## REQUIRED WORK
Please return the whole listing, character for character.

## INFORMATION SUPPLIED
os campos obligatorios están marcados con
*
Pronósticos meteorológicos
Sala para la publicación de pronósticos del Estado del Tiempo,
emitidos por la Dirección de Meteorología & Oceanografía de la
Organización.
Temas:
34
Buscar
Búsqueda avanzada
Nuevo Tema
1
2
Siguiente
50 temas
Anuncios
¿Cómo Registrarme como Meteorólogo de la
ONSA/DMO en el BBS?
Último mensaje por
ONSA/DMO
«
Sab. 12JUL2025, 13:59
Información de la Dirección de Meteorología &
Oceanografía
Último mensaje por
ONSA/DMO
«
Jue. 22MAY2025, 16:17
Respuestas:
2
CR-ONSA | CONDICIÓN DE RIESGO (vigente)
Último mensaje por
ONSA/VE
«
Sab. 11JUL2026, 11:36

## EXPECTED ANSWER
os campos obligatorios están marcados con
*
Pronósticos meteorológicos
Sala para la publicación de pronósticos del Estado del Tiempo,
emitidos por la Dirección de Meteorología & Oceanografía de la
Organización.
Temas:
34
Buscar
Búsqueda avanzada
Nuevo Tema
1
2
Siguiente
50 temas
Anuncios
¿Cómo Registrarme como Meteorólogo de la
ONSA/DMO en el BBS?
Último mensaje por
ONSA/DMO
«
Sab. 12JUL2025, 13:59
Información de la Dirección de Meteorología &
Oceanografía
Último mensaje por
ONSA/DMO
«
Jue. 22MAY2025, 16:17
Respuestas:
2
CR-ONSA | CONDICIÓN DE RIESGO (vigente)
Último mensaje por
ONSA/VE
«
Sab. 11JUL2026, 11:36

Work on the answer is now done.